» PROBLEM: Exact reproduction, images excluded: write out the records below.

⟨

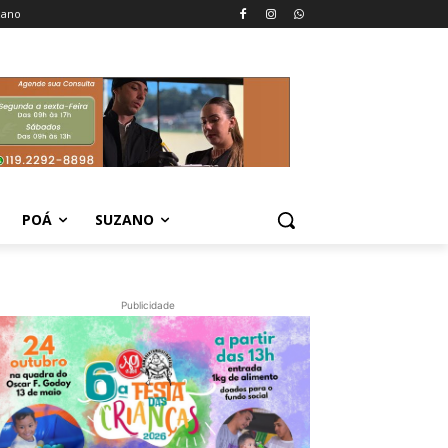
zano
POÁ
SUZANO
Publicidade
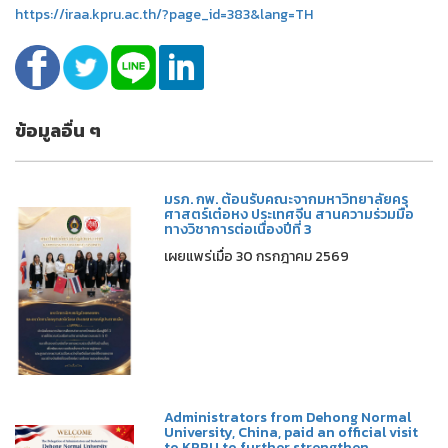
https://iraa.kpru.ac.th/?page_id=383&lang=TH
ข้อมูลอื่น ๆ
มรภ. กพ. ต้อนรับคณะจากมหาวิทยาลัยครุ
ศาสตร์เต๋อหง ประเทศจีน สานความร่วมมือ
ทางวิชาการต่อเนื่องปีที่ 3
เผยแพร่เมื่อ 30 กรกฎาคม 2569
Administrators from Dehong Normal
University, China, paid an official visit
to KPRU to further strengthen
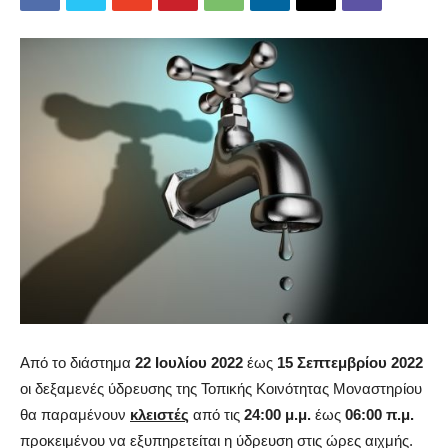
Από το διάστημα
22 Ιουλίου 2022
έως
15 Σεπτεμβρίου 2022
οι δεξαμενές ύδρευσης της Toπικής Κοινότητας Μοναστηρίου
θα παραμένουν
κλειστές
από τις
24:00 μ.μ.
έως
06:00 π.μ.
προκειμένου να εξυπηρετείται η ύδρευση στις ώρες αιχμής.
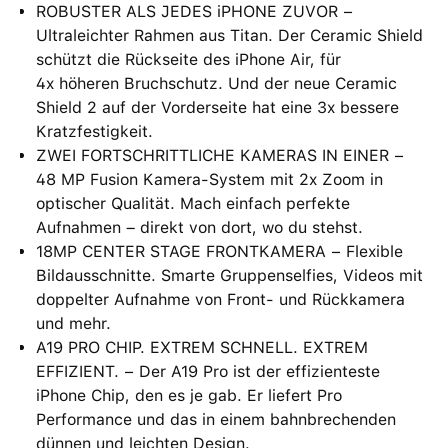
ROBUSTER ALS JEDES iPHONE ZUVOR −
Ultraleichter Rahmen aus Titan. Der Ceramic Shield
schützt die Rückseite des iPhone Air, für
4x höheren Bruchschutz. Und der neue Ceramic
Shield 2 auf der Vorderseite hat eine 3x bessere
Kratzfestigkeit.
ZWEI FORTSCHRITTLICHE KAMERAS IN EINER −
48 MP Fusion Kamera-System mit 2x Zoom in
optischer Qualität. Mach einfach perfekte
Aufnahmen – direkt von dort, wo du stehst.
18MP CENTER STAGE FRONTKAMERA − Flexible
Bildausschnitte. Smarte Gruppenselfies, Videos mit
doppelter Aufnahme von Front- und Rückkamera
und mehr.
A19 PRO CHIP. EXTREM SCHNELL. EXTREM
EFFIZIENT. − Der A19 Pro ist der effizienteste
iPhone Chip, den es je gab. Er liefert Pro
Performance und das in einem bahnbrechenden
dünnen und leichten Design.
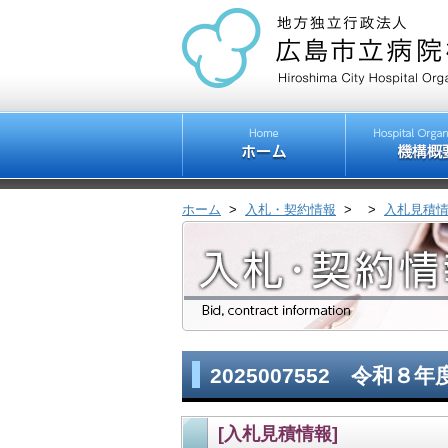
ホーム
>
入札・契約情報
>
>
入札見積
2025007552 令
[入札見積情報]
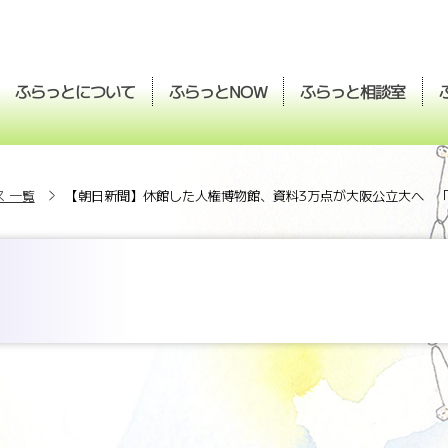
ふらっとについて
ふらっと
ふらっと
相談室
NOW
 一覧
【朝日新聞】休館した人権博物館、資料3万点が大阪公立大へ 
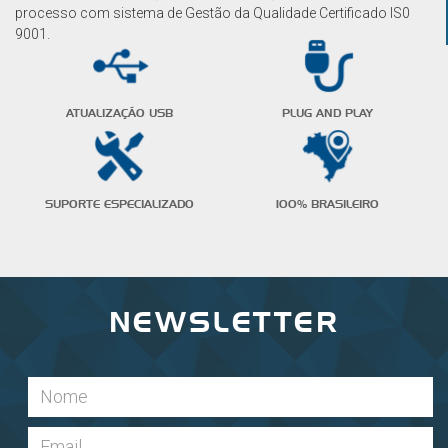
processo com sistema de Gestão da Qualidade Certificado IS0
9001.
ATUALIZAÇÃO USB
PLUG AND PLAY
SUPORTE ESPECIALIZADO
100% BRASILEIRO
NEWSLETTER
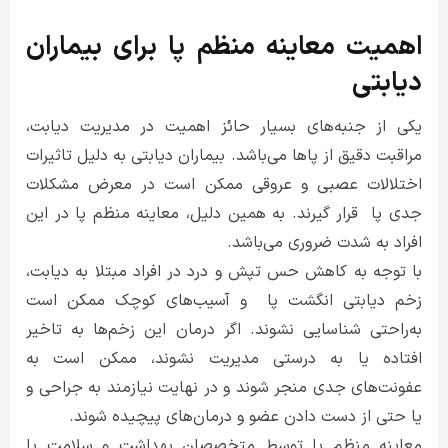
اهمیت معاینه منظم پا برای بیماران
دیابتی
یکی از جنبه‌های بسیار حائز اهمیت در مدیریت دیابت،
مراقبت دقیق از پاها می‌باشد. بیماران دیابتی به دلیل تاثیرات
اختلالات عصبی و عروقی ممکن است در معرض مشکلات
جدی پا قرار گیرند. به همین دلیل، معاینه منظم پا در این
افراد به شدت ضروری می‌باشد.
با توجه به کاهش حس تپش و درد در افراد مبتلا به دیابت،
زخم دیابتی انگشت پا و آسیب‌های کوچک ممکن است
به‌راحتی شناسایی نشوند. اگر درمان این زخم‌ها به تاخیر
افتاده یا به درستی مدیریت نشوند، ممکن است به
عفونت‌های جدی منجر شوند و در نهایت نیازمند به جراحی و
یا حتی از دست دادن عضو و درمان‌های پیچیده شوند.
معاینه منظم پا توسط متخصصان بهداشت و سلامت یا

⟩

» ANSWER TO THE EXERCISE:
zano
POÁ
SUZANO
Publicidade
https://iraa.kpru.ac.th/?page_id=383&lang=TH
ข้อมูลอื่น ๆ
มรภ. กพ. ต้อนรับคณะจากมหาวิทยาลัยครุ
ศาสตร์เต๋อหง ประเทศจีน สานความร่วมมือ
ทางวิชาการต่อเนื่องปีที่ 3
เผยแพร่เมื่อ 30 กรกฎาคม 2569
Administrators from Dehong Normal
University, China, paid an official visit
to KPRU to further strengthen
Από το διάστημα
22 Ιουλίου 2022
έως
15 Σεπτεμβρίου 2022
οι δεξαμενές ύδρευσης της Toπικής Κοινότητας Μοναστηρίου
θα παραμένουν
κλειστές
από τις
24:00 μ.μ.
έως
06:00 π.μ.
προκειμένου να εξυπηρετείται η ύδρευση στις ώρες αιχμής.
ROBUSTER ALS JEDES iPHONE ZUVOR −
Ultraleichter Rahmen aus Titan. Der Ceramic Shield
schützt die Rückseite des iPhone Air, für
4x höheren Bruchschutz. Und der neue Ceramic
Shield 2 auf der Vorderseite hat eine 3x bessere
Kratzfestigkeit.
ZWEI FORTSCHRITTLICHE KAMERAS IN EINER −
48 MP Fusion Kamera-System mit 2x Zoom in
optischer Qualität. Mach einfach perfekte
Aufnahmen – direkt von dort, wo du stehst.
18MP CENTER STAGE FRONTKAMERA − Flexible
Bildausschnitte. Smarte Gruppenselfies, Videos mit
doppelter Aufnahme von Front- und Rückkamera
und mehr.
A19 PRO CHIP. EXTREM SCHNELL. EXTREM
EFFIZIENT. − Der A19 Pro ist der effizienteste
iPhone Chip, den es je gab. Er liefert Pro
Performance und das in einem bahnbrechenden
dünnen und leichten Design.
ホーム
>
入札・契約情報
>
>
入札見積
2025007552 令
[入札見積情報]
ふらっとについて
ふらっと
ふらっと
相談室
NOW
 一覧
【朝日新聞】休館した人権博物館、資料3万点が大阪公立大へ 
processo com sistema de Gestão da Qualidade Certificado IS0
9001.
ATUALIZAÇÃO USB
PLUG AND PLAY
SUPORTE ESPECIALIZADO
100% BRASILEIRO
NEWSLETTER
اهمیت معاینه منظم پا برای بیماران
دیابتی
یکی از جنبه‌های بسیار حائز اهمیت در مدیریت دیابت،
مراقبت دقیق از پاها می‌باشد. بیماران دیابتی به دلیل تاثیرات
اختلالات عصبی و عروقی ممکن است در معرض مشکلات
جدی پا قرار گیرند. به همین دلیل، معاینه منظم پا در این
افراد به شدت ضروری می‌باشد.
با توجه به کاهش حس تپش و درد در افراد مبتلا به دیابت،
زخم دیابتی انگشت پا و آسیب‌های کوچک ممکن است
به‌راحتی شناسایی نشوند. اگر درمان این زخم‌ها به تاخیر
افتاده یا به درستی مدیریت نشوند، ممکن است به
عفونت‌های جدی منجر شوند و در نهایت نیازمند به جراحی و
یا حتی از دست دادن عضو و درمان‌های پیچیده شوند.
معاینه منظم پا توسط متخصصان بهداشت و سلامت یا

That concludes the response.